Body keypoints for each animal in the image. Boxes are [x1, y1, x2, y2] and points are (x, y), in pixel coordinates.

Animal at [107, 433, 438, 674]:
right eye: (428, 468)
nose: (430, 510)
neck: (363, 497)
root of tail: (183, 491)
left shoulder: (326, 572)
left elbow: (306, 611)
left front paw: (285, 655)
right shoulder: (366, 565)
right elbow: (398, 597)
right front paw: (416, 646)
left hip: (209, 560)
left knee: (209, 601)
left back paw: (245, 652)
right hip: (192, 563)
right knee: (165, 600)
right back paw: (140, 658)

++++++

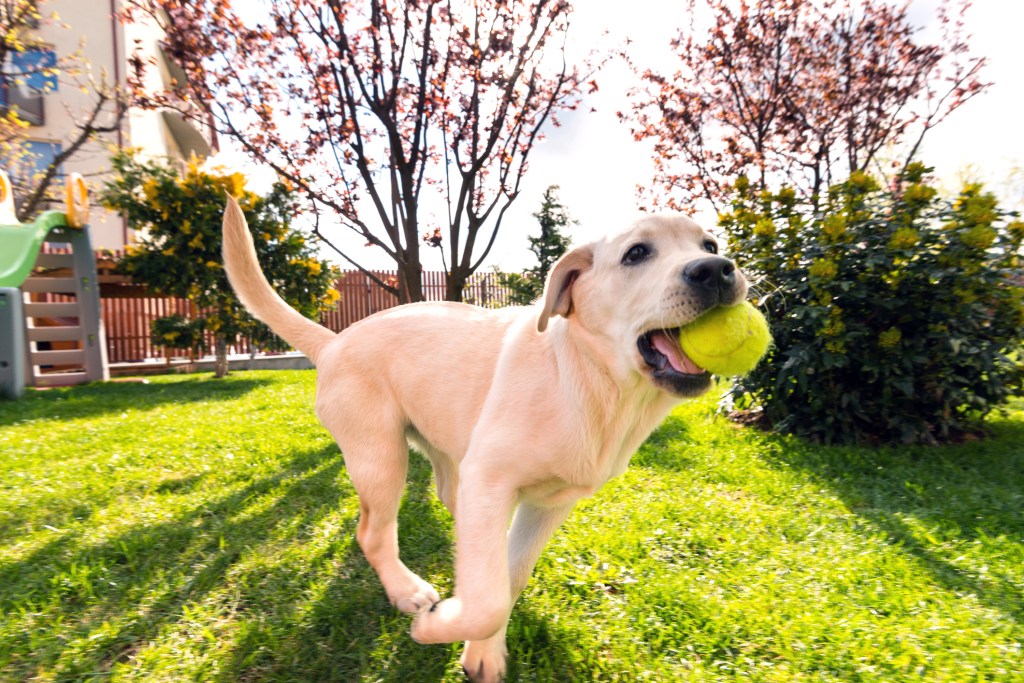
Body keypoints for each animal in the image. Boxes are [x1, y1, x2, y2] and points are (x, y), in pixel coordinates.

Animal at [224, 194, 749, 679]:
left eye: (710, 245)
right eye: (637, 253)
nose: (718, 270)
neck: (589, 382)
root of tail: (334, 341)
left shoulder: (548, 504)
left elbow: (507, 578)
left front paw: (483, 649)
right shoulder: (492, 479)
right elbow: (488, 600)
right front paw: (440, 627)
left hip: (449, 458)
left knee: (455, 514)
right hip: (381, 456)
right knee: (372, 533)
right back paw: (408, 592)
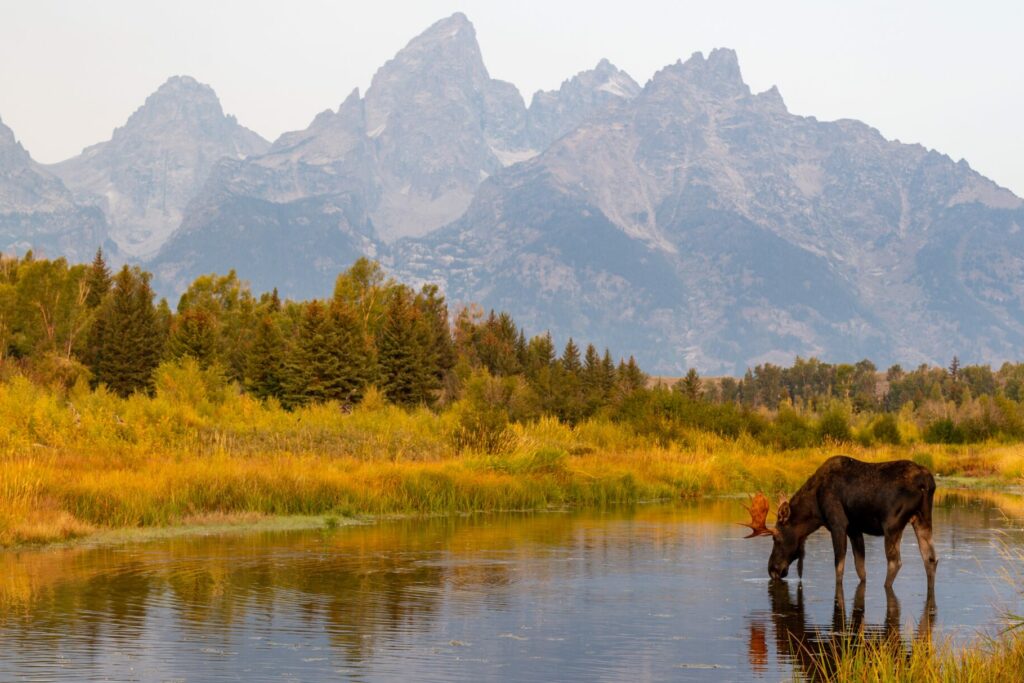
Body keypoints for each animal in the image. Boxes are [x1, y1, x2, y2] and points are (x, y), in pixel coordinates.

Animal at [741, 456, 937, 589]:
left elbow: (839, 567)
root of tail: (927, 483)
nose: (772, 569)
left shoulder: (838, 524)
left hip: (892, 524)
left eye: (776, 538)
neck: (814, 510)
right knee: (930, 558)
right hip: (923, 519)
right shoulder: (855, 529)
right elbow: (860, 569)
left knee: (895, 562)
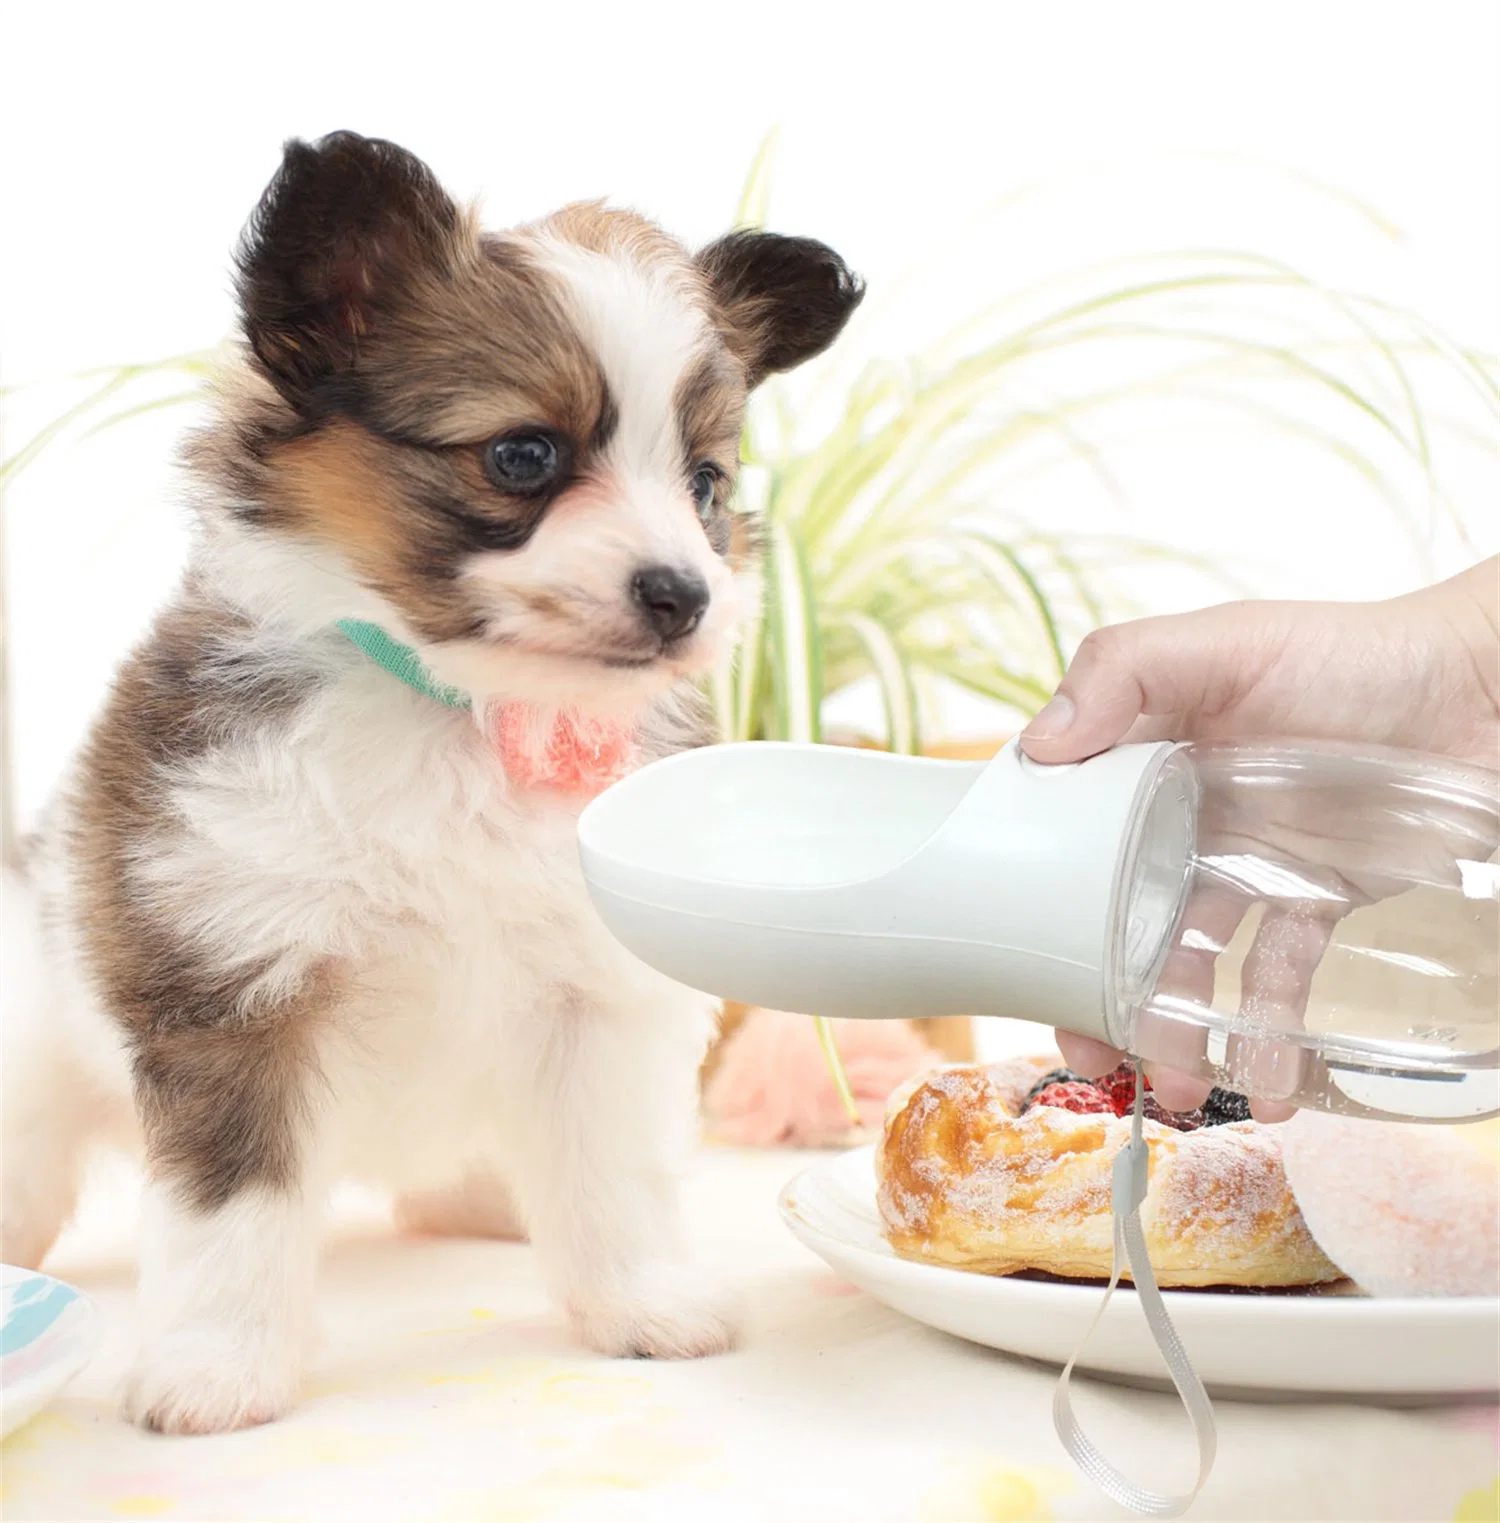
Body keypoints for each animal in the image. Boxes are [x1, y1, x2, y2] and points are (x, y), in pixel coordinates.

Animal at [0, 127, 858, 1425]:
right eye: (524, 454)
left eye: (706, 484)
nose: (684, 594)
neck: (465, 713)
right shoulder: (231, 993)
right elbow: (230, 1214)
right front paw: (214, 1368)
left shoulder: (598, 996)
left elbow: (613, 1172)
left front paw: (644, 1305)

++++++

* [Aim of the exercise]:
Search the entries for the word "front", then gather every line that has it.

* [Answer]:
left front paw: (285, 655)
right front paw: (416, 646)
left front paw: (483, 649)
right front paw: (440, 627)
right front paw: (214, 1368)
left front paw: (644, 1305)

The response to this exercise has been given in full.